__Work order__
Exactly as written, set down each line of the data below except its pictures.
Extracted information: Begin
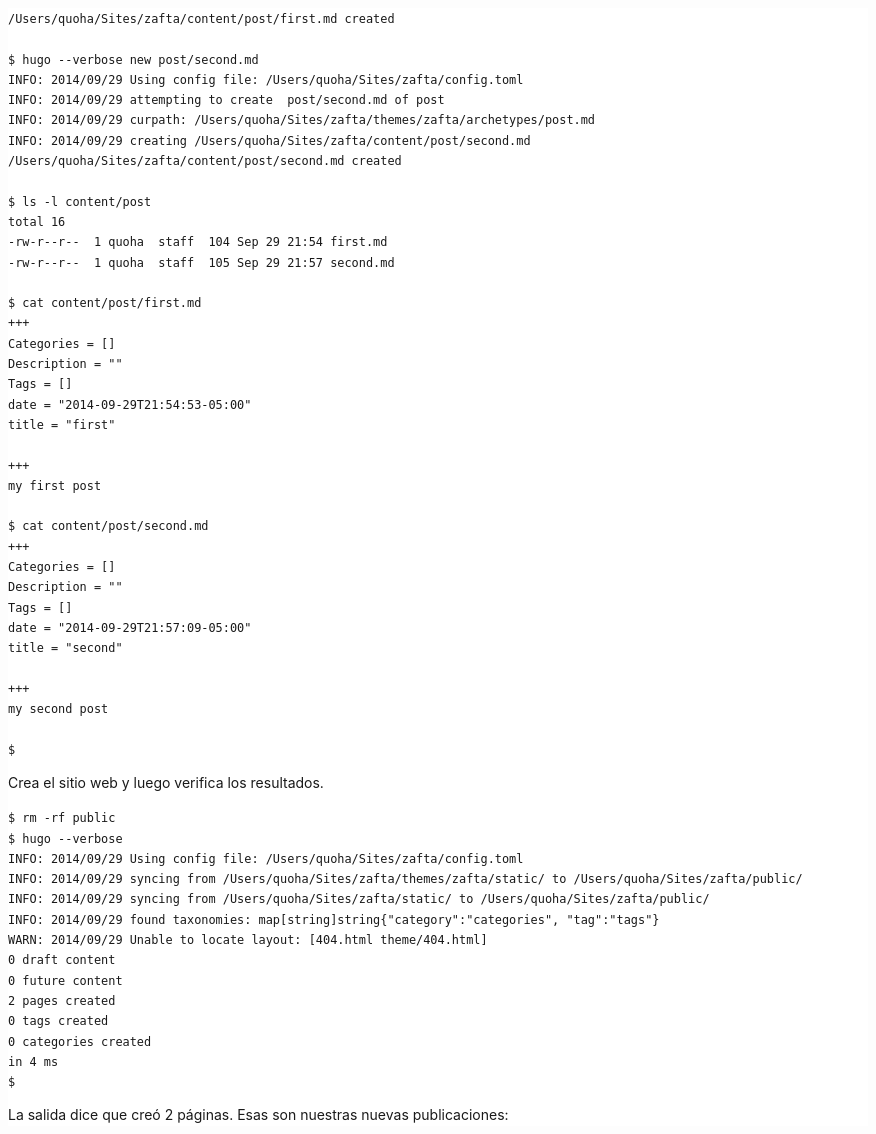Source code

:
 ```
/Users/quoha/Sites/zafta/content/post/first.md created

$ hugo --verbose new post/second.md
INFO: 2014/09/29 Using config file: /Users/quoha/Sites/zafta/config.toml
INFO: 2014/09/29 attempting to create  post/second.md of post
INFO: 2014/09/29 curpath: /Users/quoha/Sites/zafta/themes/zafta/archetypes/post.md
INFO: 2014/09/29 creating /Users/quoha/Sites/zafta/content/post/second.md
/Users/quoha/Sites/zafta/content/post/second.md created

$ ls -l content/post
total 16
-rw-r--r--  1 quoha  staff  104 Sep 29 21:54 first.md
-rw-r--r--  1 quoha  staff  105 Sep 29 21:57 second.md

$ cat content/post/first.md 
+++
Categories = []
Description = ""
Tags = []
date = "2014-09-29T21:54:53-05:00"
title = "first"

+++
my first post

$ cat content/post/second.md 
+++
Categories = []
Description = ""
Tags = []
date = "2014-09-29T21:57:09-05:00"
title = "second"

+++
my second post

$ 
```
Crea el sitio web y luego verifica los resultados.

```
$ rm -rf public
$ hugo --verbose
INFO: 2014/09/29 Using config file: /Users/quoha/Sites/zafta/config.toml
INFO: 2014/09/29 syncing from /Users/quoha/Sites/zafta/themes/zafta/static/ to /Users/quoha/Sites/zafta/public/
INFO: 2014/09/29 syncing from /Users/quoha/Sites/zafta/static/ to /Users/quoha/Sites/zafta/public/
INFO: 2014/09/29 found taxonomies: map[string]string{"category":"categories", "tag":"tags"}
WARN: 2014/09/29 Unable to locate layout: [404.html theme/404.html]
0 draft content 
0 future content 
2 pages created 
0 tags created
0 categories created
in 4 ms
$
```
La salida dice que creó 2 páginas. Esas son nuestras nuevas publicaciones:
Extracted information: End
__Reply__
Source code

:
 ```
/Users/quoha/Sites/zafta/content/post/first.md created

$ hugo --verbose new post/second.md
INFO: 2014/09/29 Using config file: /Users/quoha/Sites/zafta/config.toml
INFO: 2014/09/29 attempting to create  post/second.md of post
INFO: 2014/09/29 curpath: /Users/quoha/Sites/zafta/themes/zafta/archetypes/post.md
INFO: 2014/09/29 creating /Users/quoha/Sites/zafta/content/post/second.md
/Users/quoha/Sites/zafta/content/post/second.md created

$ ls -l content/post
total 16
-rw-r--r--  1 quoha  staff  104 Sep 29 21:54 first.md
-rw-r--r--  1 quoha  staff  105 Sep 29 21:57 second.md

$ cat content/post/first.md 
+++
Categories = []
Description = ""
Tags = []
date = "2014-09-29T21:54:53-05:00"
title = "first"

+++
my first post

$ cat content/post/second.md 
+++
Categories = []
Description = ""
Tags = []
date = "2014-09-29T21:57:09-05:00"
title = "second"

+++
my second post

$ 
```
Crea el sitio web y luego verifica los resultados.

```
$ rm -rf public
$ hugo --verbose
INFO: 2014/09/29 Using config file: /Users/quoha/Sites/zafta/config.toml
INFO: 2014/09/29 syncing from /Users/quoha/Sites/zafta/themes/zafta/static/ to /Users/quoha/Sites/zafta/public/
INFO: 2014/09/29 syncing from /Users/quoha/Sites/zafta/static/ to /Users/quoha/Sites/zafta/public/
INFO: 2014/09/29 found taxonomies: map[string]string{"category":"categories", "tag":"tags"}
WARN: 2014/09/29 Unable to locate layout: [404.html theme/404.html]
0 draft content 
0 future content 
2 pages created 
0 tags created
0 categories created
in 4 ms
$
```
La salida dice que creó 2 páginas. Esas son nuestras nuevas publicaciones:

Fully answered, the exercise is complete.